Nationals of all other Western Hemisphere countries are, as that memo indicates, to be released on NTA/OR – not subject to expedited removal, not allowed to withdraw their applications, and most importantly, not to be detained. 

Nearly half of all aliens encountered by CBP at the Southwest border in the first seven months of FY 2024 are “extra-continental” travelers, coming from outside of North America. Expect that trend to accelerate under this post-proclamation Border Patrol release memo.

“Mandatory Referral Countries”. That’s especially true given that the post-proclamation Border Patrol memo also directs agents to release every migrant who hails from the Eastern Hemisphere on NTA/OR (NB: not that I am suggesting such a thing, but this would be a lucrative time to be a Chinese smuggler), with the exception of nationals of six “mandatory referral” countries. 

The unlucky six are Uzbekistan, Russia, Tajikistan, Georgia, Moldova, Kyrgyzstan, and that mandatory referral suggests that they are priorities for detention. But it suggests a whole lot more, as well, and that part is very disturbing. 

My colleague Todd Bensman and I have been noting for months that this administration has been taking some unusual actions, which suggest it is aware that a possible terrorist attack is being planned or in the offing.

As Bensman reported, a Russian national who entered illegally under the Trump administration and who is from the “terrorism-addled Kabardino-Balkaria region next door to Chechnya” was recently convicted in federal court in California on terrorism-related charges. 

That comes on the heels of the Biden administration’s decision to now allow asylum officers conducting “credible fear” interviews for aliens subject to ER to consider terrorist and criminals bars to asylum using sensitive “national security” information. 

As I explained in discussing that rule change: 

That’s curious given that the administration previously reversed a Trump-era rule that would have done the same thing. It's also curiously timed given that it was issued just over a week after a little-reported incident in which “a Jordanian foreign national who recently crossed the southern border into the U.S.” and an individual “on the U.S. terrorist watch list” tried to sneak onto Marine Corps Base Quantico in the dead of night. 

Notably, Jordanians are on the “NTA/OR” release side of the ledger, not the “mandatory referral” one. 
Russia plainly has its own reasons to strike at the U.S. homeland, given our funding of the Ukrainian defense effort; meanwhile, several former Soviet republics – including the ones on this list – have become hotbeds for terrorist planning and activity.

It particularly bears repeating that an Uzbek national identified as Sayfullo Habibullaevic Saipov was convicted in May 2023 for carrying out an “ISIS-inspired truck attack” in New York City on Halloween 2017, in which eight were killed and 18 others were injured. 

That attack occurred just four days before Abdurasul Hasanovich Juraboev, another native of Uzbekistan, received a 15-year sentence in federal court in Brooklyn “after pleading guilty to conspiring to provide material support to Islamic State (IS) militants”. 
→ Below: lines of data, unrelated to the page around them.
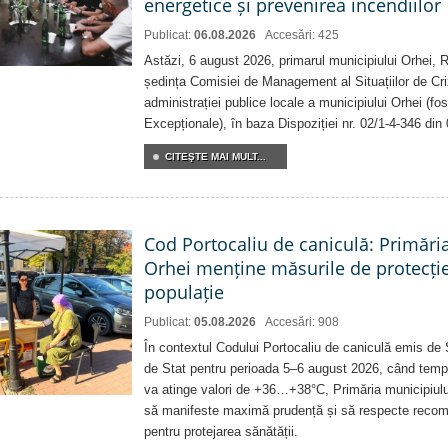
energetice și prevenirea incendiilor
Publicat:
06.08.2026
Accesări: 425
Astăzi, 6 august 2026, primarul municipiului Orhei,
ședința Comisiei de Management al Situațiilor de Criz
administrației publice locale a municipiului Orhei (fo
Excepționale), în baza Dispoziției nr. 02/1-4-346 din
CITEŞTE MAI MULT...
Cod Portocaliu de caniculă: Primări
Orhei menține măsurile de protecți
populație
Publicat:
05.08.2026
Accesări: 908
În contextul Codului Portocaliu de caniculă emis de 
de Stat pentru perioada 5–6 august 2026, când temp
va atinge valori de +36…+38°C, Primăria municipiulu
să manifeste maximă prudență și să respecte recoman
pentru protejarea sănătății.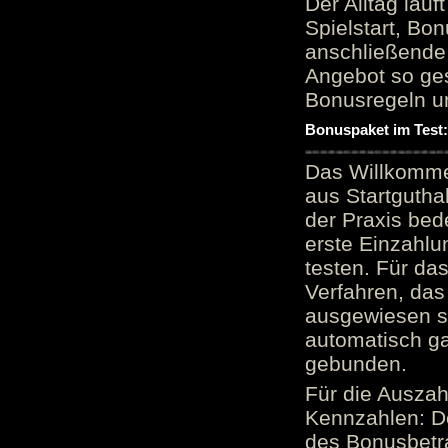
Der Alltag läu
Spielstart, Bon
anschließende
Angebot so ge
Bonusregeln u
Bonuspaket im Test
Das Willkomme
aus Startgutha
der Praxis bed
erste Einzahlu
testen. Für da
Verfahren, das
ausgewiesen sei
automatisch ga
gebunden.
Für die Auszah
Kennzahlen: D
des Bonusbetr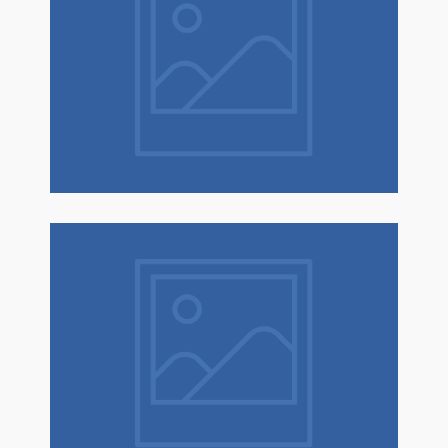
Natale è un dono! Scopri tantissime
idee regalo con confezione regalo
espressa!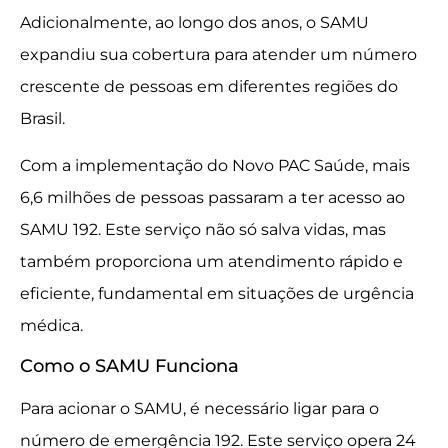
Adicionalmente, ao longo dos anos, o SAMU
expandiu sua cobertura para atender um número
crescente de pessoas em diferentes regiões do
Brasil.
Com a implementação do Novo PAC Saúde, mais
6,6 milhões de pessoas passaram a ter acesso ao
SAMU 192. Este serviço não só salva vidas, mas
também proporciona um atendimento rápido e
eficiente, fundamental em situações de urgência
médica.
Como o SAMU Funciona
Para acionar o SAMU, é necessário ligar para o
número de emergência 192. Este serviço opera 24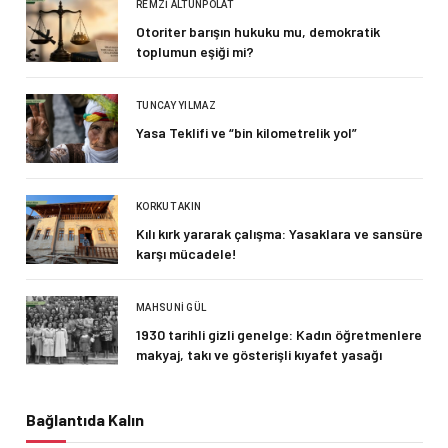
REMZI ALTUNPOLAT
Otoriter barışın hukuku mu, demokratik
toplumun eşiği mi?
TUNCAY YILMAZ
Yasa Teklifi ve “bin kilometrelik yol”
KORKUT AKIN
Kılı kırk yararak çalışma: Yasaklara ve sansüre
karşı mücadele!
MAHSUNI GÜL
1930 tarihli gizli genelge: Kadın öğretmenlere
makyaj, takı ve gösterişli kıyafet yasağı
Bağlantıda Kalın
Then, there were reports last August that an ISIS smuggler was moving Uzbek migrants over the Southwest border illegally, 12 of whom were the subjects of an FBI manhunt after they were quickly released by DHS into the United States (it’s unclear whether they’ve ever been found).

Illegal immigration and border security are President Biden’s biggest vulnerabilities heading into the 2024 election, and it’s increasingly clear that he issued the border-security proclamation in an attempt to show that he’s “doing something” about these issues, even though it’s largely smoke and mirrors. 

A terrorist attack carried out by an illegal Southwest migrant would be the biggest “October surprise” in U.S. history and likely trigger a landslide in favor of the Republican presidential candidate (currently former President Donald Trump), as well as in favor of GOP candidates all the way down the ballot to county water commissioner and registrar of wills. 

The Biden administration plainly fears a terror attack is being planned, but not concerned enough to do what Congress has told him to do and detain illegal migrants at the Southwest border. Right now, the administration is playing a risky game, and not all of those risks are electoral.